Immune mediators

Topical preparations of immune suppressing medications including glucocorticoids (such as 0.05% clobetasol or 0.10% betamethasone) and calcineurin inhibitors (such as tacrolimus or pimecrolimus) are considered to be first-line vitiligo treatments

Phototherapy Both UVA/Narrowband UVB

Phototherapy is considered a second-line treatment for vitiligo.Exposing the skin to light from UVB lamps is the most common treatment for vitiligo. The treatments can be done at home with an UVB lamp or in a clinic. The exposure time is managed so that the skin does not suffer overexposure. Treatment can take a few weeks if the spots are on the neck and face and if they existed not more than 3 years. If the spots are on the hands and legs and have been there more than 3 years, it can take a few months. Phototherapy sessions are done 2–3 times a week. Spots on a large area of the body may require full body treatment in a clinic or hospital. UVB broadband and narrowband lamps can be used,but narrowband ultraviolet picked around 311 nm is the choice. It has been constitutively reported that combination of UVB phototherapy with other topical treatments improves repigmentation.
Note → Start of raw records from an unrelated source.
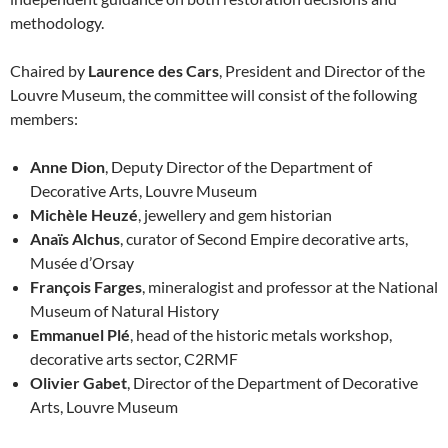
methodology.
Chaired by
Laurence des Cars
, President and Director of the
Louvre Museum, the committee will consist of the following
members:
Anne Dion
, Deputy Director of the Department of
Decorative Arts, Louvre Museum
Michèle Heuzé
, jewellery and gem historian
Anaïs Alchus
, curator of Second Empire decorative arts,
Musée d’Orsay
François Farges
, mineralogist and professor at the National
Museum of Natural History
Emmanuel Plé
, head of the historic metals workshop,
decorative arts sector, C2RMF
Olivier Gabet
, Director of the Department of Decorative
Arts, Louvre Museum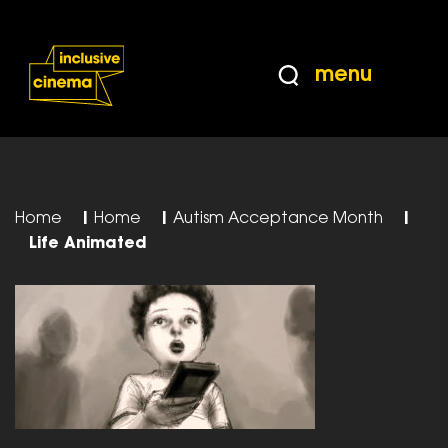
Skip
Accessibility
to
Help
Content
from
menu
the
BBC
Home
|
Home
|
Autism Acceptance Month
|
Life Animated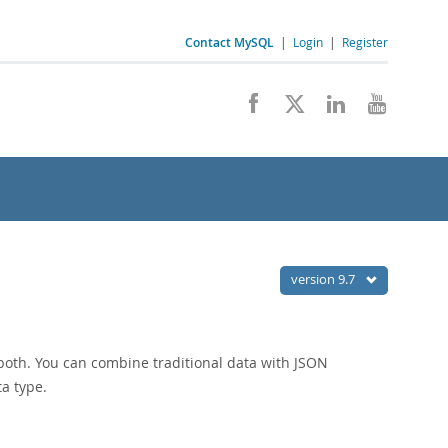
Contact MySQL
|
Login
|
Register
version 9.7
r both. You can combine traditional data with JSON
a type.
Ultraviolet light (UVA) treatments are normally carried out in a hospital clinic. Psoralen and ultraviolet A light (PUVA) treatment involves taking a drug that increases the skin’s sensitivity to ultraviolet light, then exposing the skin to high doses of UVA light. Treatment is required twice a week for 6–12 months or longer. Because of the high doses of UVA and psoralen, PUVA may cause side effects such as sunburn-type reactions or skin freckling.
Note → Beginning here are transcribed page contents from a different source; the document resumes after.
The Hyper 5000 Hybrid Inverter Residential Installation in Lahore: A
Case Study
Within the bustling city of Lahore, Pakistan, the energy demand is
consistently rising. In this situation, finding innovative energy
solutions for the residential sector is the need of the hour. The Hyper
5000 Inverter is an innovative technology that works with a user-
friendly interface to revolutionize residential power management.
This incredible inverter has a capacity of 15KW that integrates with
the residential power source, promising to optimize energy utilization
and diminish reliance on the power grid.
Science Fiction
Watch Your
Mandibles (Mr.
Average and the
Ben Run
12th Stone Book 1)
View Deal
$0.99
Narrowband ultraviolet B (NBUVB) phototherapy lacks the side-effects caused by psoralens and is as effective as PUVA.As with PUVA, treatment is carried out twice weekly in a clinic or every day at home, and there is no need to use psoralen.
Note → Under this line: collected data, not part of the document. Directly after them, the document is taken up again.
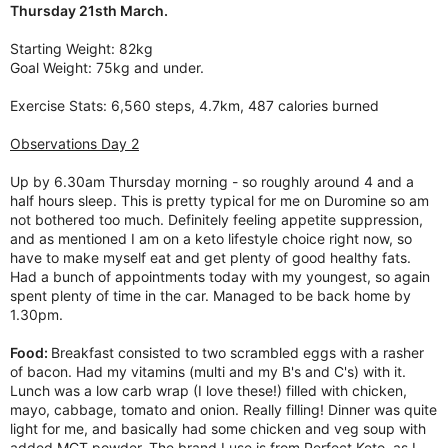
Thursday 21sth March.
Starting Weight: 82kg
Goal Weight: 75kg and under.
Exercise Stats: 6,560 steps, 4.7km, 487 calories burned
Observations Day 2
Up by 6.30am Thursday morning - so roughly around 4 and a
half hours sleep. This is pretty typical for me on Duromine so am
not bothered too much. Definitely feeling appetite suppression,
and as mentioned I am on a keto lifestyle choice right now, so
have to make myself eat and get plenty of good healthy fats.
Had a bunch of appointments today with my youngest, so again
spent plenty of time in the car. Managed to be back home by
1.30pm.
Food:
Breakfast consisted to two scrambled eggs with a rasher
of bacon. Had my vitamins (multi and my B's and C's) with it.
Lunch was a low carb wrap (I love these!) filled with chicken,
mayo, cabbage, tomato and onion. Really filling! Dinner was quite
light for me, and basically had some chicken and veg soup with
added MCT powder. The brand I use is from Perfect Keto, as I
 Micropigmentation specially for Lips & Tips of fingers.

 

 

 

 

 

 

 

 

Depigmenting Approach :

In cases of extensive vitiligo the option to de-pigment the unaffected skin with topical drugs like monobenzone, mequinol, or hydroquinone may be considered to render the skin an even colour. The removal of all the skin pigment with monobenzone is permanent and vigorous. Sun-safety must be adhered to for life to avoid severe sun burn and melanomas. Depigmentation takes about a year to complete

Skin grafting :

Both mini skin grafting as well as split skin grafting are performed

 

 

 

 

 

 

Camouflage solutions :

In mild cases, vitiligo patches can be hidden with makeup or other cosmetic camouflage solutions. If the affected person is pale-skinned, the patches can be made less visible by avoiding tanning of unaffected skin

Melanocyte Transplantation :

Melanocyte transplantation Also known as Non-cultured Melanocyte-Keratinocyte Transplantation Procedure (MKTP) is the latest modification in the surgical management of Vitiligo/Leukoderma. It involves separating skin cells from normal skin and transplanting on white spots as a cell suspension after removal of upper layer of skin superficially. It can be performed in 1 to 3 hours as a day care procedure

The Procedure step-by-step

In a clean procedure room, a thin shave biopsy is taken. The most common site is anterior, upper third of thigh.

The biopsy is processed using an enzyme to separate the layers of skin and to make a skin cell suspension. This suspension contains melanocytes-keratinocytes (epidermal cells).

The area to be treated is abraded with diamond fraize wheel and the cell suspension is applied. It is covered with collagen sheet, which helps to keep cells in place and promotes healing.

The final dressing consists of a micropore or tegaderm depending on sites involved.